What 3 tips would you give to a new sales manager?

Because, if the merger makes sense from a business point of view, human issues are often more difficult to manage. The challenge is then to carry a profound business model transformation project while engaging the teams. From a commercial point of view, my challenge was twofold: to build the future by ensuring daily economic performance. For this, I relied on 2 strategic axes: reorganize teams to gain agility and speed. constitute and align our new commercial identity with the performance project, while preserving a conquering and combative state of mind. It is essential to find the balance between strategic vision and excellence of execution on a daily basis. Barely two years later, we can be proud because the results are already there:


sales growth and market share gain. construction of a new business model through the implementation of new skills and the rationalization of the portfolio. recognition of the performance of our organization (ranked 2 nd best performing sales organization in frozen foods according to our distributors) (according to Advantage Group). How does the attachment of the Findus group to Nomad Foods impact your commercial strategy and your commercial organization? The Nomad Foods business model remains “locally driven”: the group sets specific economic performance objectives but it is up to the local teams to put in place the strategies to achieve them. It is also a necessity because of our dual heritage (Nestlé and Unilever). Indeed, we have different brands and product portfolios per country: in UK we are called Birdseye, in France Iglo and Findus, and our brand for children Croustibat is only sold in France …

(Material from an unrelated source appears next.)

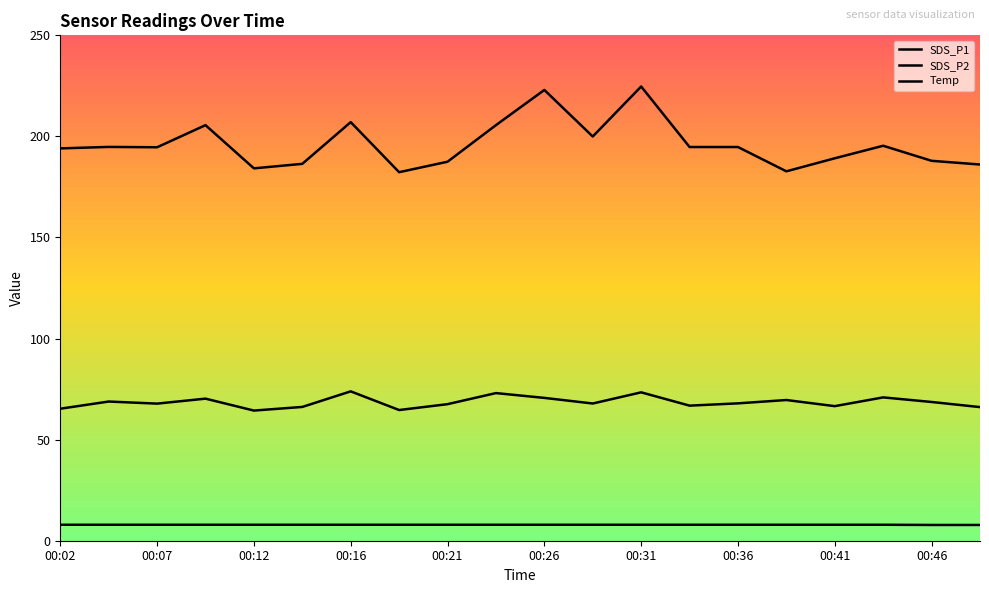

Where does the SDS_P1 series first go above 194?

00:02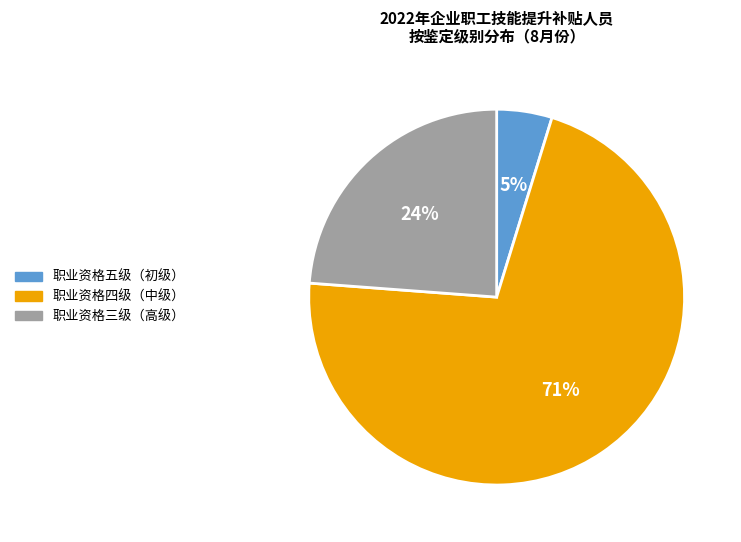

Is the sum of 职业资格四级（中级） and 职业资格五级（初级） greater than half?

Yes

What qualities / skills are you looking for in your employees?

Only operations (production, R&D, purchases) are centralized. This strategy is all the more relevant given that eating habits are very different within Europe. The merger also gave rise to an inventory. We have thus identified the sectors with strong performance to make a difference in our market. To seize these opportunities, we have developed new areas of expertise around e-commerce and net revenue management. Thanks to our anticipation and the resources allocated, we have outperformed and exceeded our objectives. The activity now represents 11% of our business vs. 6% in our sector (see 15% for certain families) and is experiencing double-digit growth. To achieve this success and meet the challenges of this new cultural upheaval, we have recruited the best experts.

You have spent your entire career in the world of consumer goods. In your opinion, what major changes have affected this sector over the past 10 years? How did this impact the sales function and its management? The upheavals are multiple: disaffection of the hypermarket and acceleration of e-commerce and Drive. These trends are accompanied by a concentration and regrouping of purchasing distributors locally (Carrefour and Système U with Envergure) and in Europe (Leclerc and REWE in Germany with Eurelec). At the same time, we are also seeing a growing consumer distrust of big brands / large groups and a reorientation of their expectations towards “eating better” and “consuming differently”: organic, vegan, short circuits, etc. However, certain concepts / brands brick & mortar still perform well such as Action, Grand Frais or Lidl.